Mutlak CHP denklemi: Ne olursa ne olur

CHP'deki kurultay kavgaları bildik hikâye, partiye özgü bir ritüel... CHP'lilere göre de parti içi demokrasinin gereği, çok seslilik... Günümüzde farklı olan ise bu meselenin adliyelik olması... Hem de bizzat CHP'lilerin başvurularıyla. Dolayısıyla CHP içindeki koltuk çekişmesine odaklı dalgalanmalar hiç bitmiyor... Kılıçdaroğlu'nun kaybettiği 38'inci kurultayla ilgili mahkemeye taşınan şaibe iddiaları ve çıkacak karara dönük olasılıklar üzerinden süren tartışmalar, İstanbul İl Başkanlığı seçiminde hile karıştırıldığı iddiasıyla açılan davayla bir başka boyuta evrildi... Her iki davadan çıkması muhtemel kararlara dönük, ne olursa ne olur hesaplarıyla da kafalar hepten karıştı. Denklem daha bir çetrefilleşti. Özellikle de Kılıçdaroğlu, cephesindeki dönüş kararlılığı ve hesaplaşma havası nedeniyle... Bu anlamda gelen son duyum da "mahkeme kararına hayır deme şansı yok,kabul edecek" şeklinde...

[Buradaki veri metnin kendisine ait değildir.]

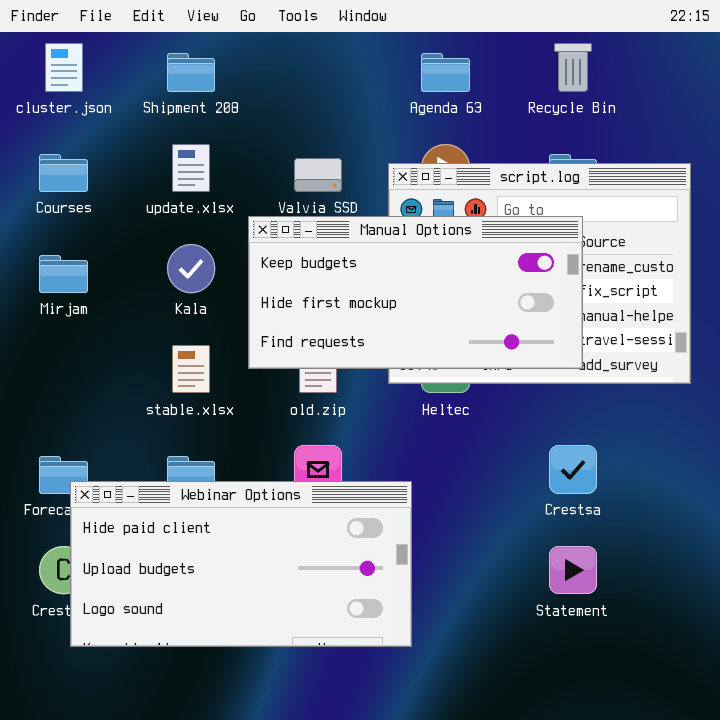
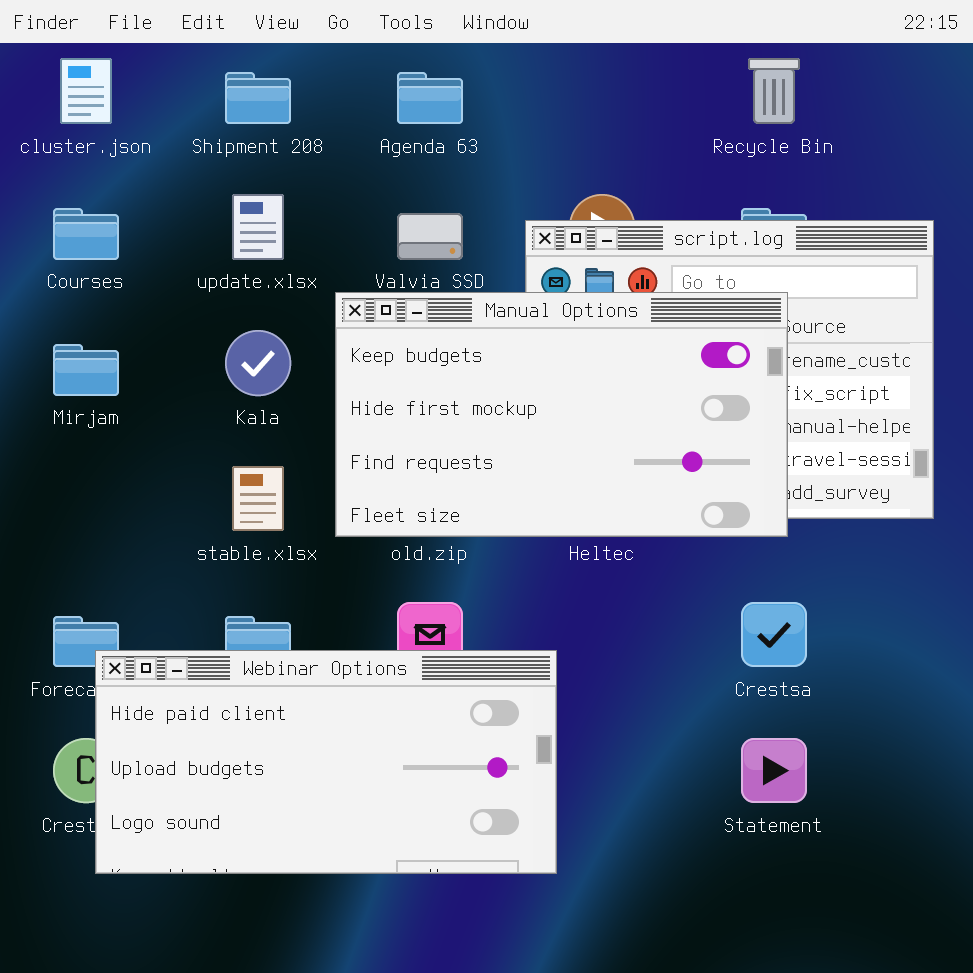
Agenda 63: [421,53,470,92] -> [397,72,463,124], moved
Manual Options: [248,216,583,369] -> [335,292,788,537], resized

Genel Başkan Özel'in bu konudaki görüşü ise şu:

"Kurultayla ilgili olumsuz karar çıkmaz. Bu partiye asla ne kayyum atanır, ne butlan gelir. Olacak olan şudur: Ertelenir ve parti tartışılmaya devam eder. O zaman doğrusu tartışmamak."

Mahkeme 15 Eylül'de kararı açıklar mı ya da nasıl bir sonuç çıkar o soru işareti ama gelişmelerin karakolluk olma olasılığı yüksek… Özel'in mutlak butlan kararı çıksa bile genel merkezi bırakmayacaklarına dönük düşünceleri de daha önceleri konuşuldu, tartışıldı zira...

★★★

Bu manzaraya bakıldığında da, geçmiş ve şimdilerde gerilimli mahalle delege seçimleri süren gelecek kurultaya odaklı olası gelişmelerden kaynaklı CHP ufkunda epey bir grilik söz konusu… Soruşturma ve kovuşturmaları devam eden her iddianın da birbirlerini doğrudan etkileyecek bağlantıları var. Bu anlamda da İstanbul İl Kongresi davası kritik önemde... Niyesi de şu:

CHP Büyük Kurultayı'nda 196 delegeyle İstanbul en çok delegeyi elinde bulunduruyor. Toplam delege sayısıyla oranlandığında 6 delegeden biri İstanbul'dan. Kurultayda sonucu doğrudan etkiliyor, özellikle parti meclisi üyelikleri yarışında kilit rol oynuyor yani… Dolayısıyla eğer bu kongre şaibeli bulunursa ve 38'inci kurultay davasından mutlak butlan kararı çıkarsa, o da yeni bir kurultay sürecini en baştan başlatmayıp son kurultaydaki delegelerin oy kullanması diye olursa, İstanbul delegelerinin devre dışı kalma ihtimali var... Özgür Özel'in çok büyük bir farkla genel başkanlığı kazanmadığı dikkate alındığında da dengelerin değişme olasılığı açık ve net...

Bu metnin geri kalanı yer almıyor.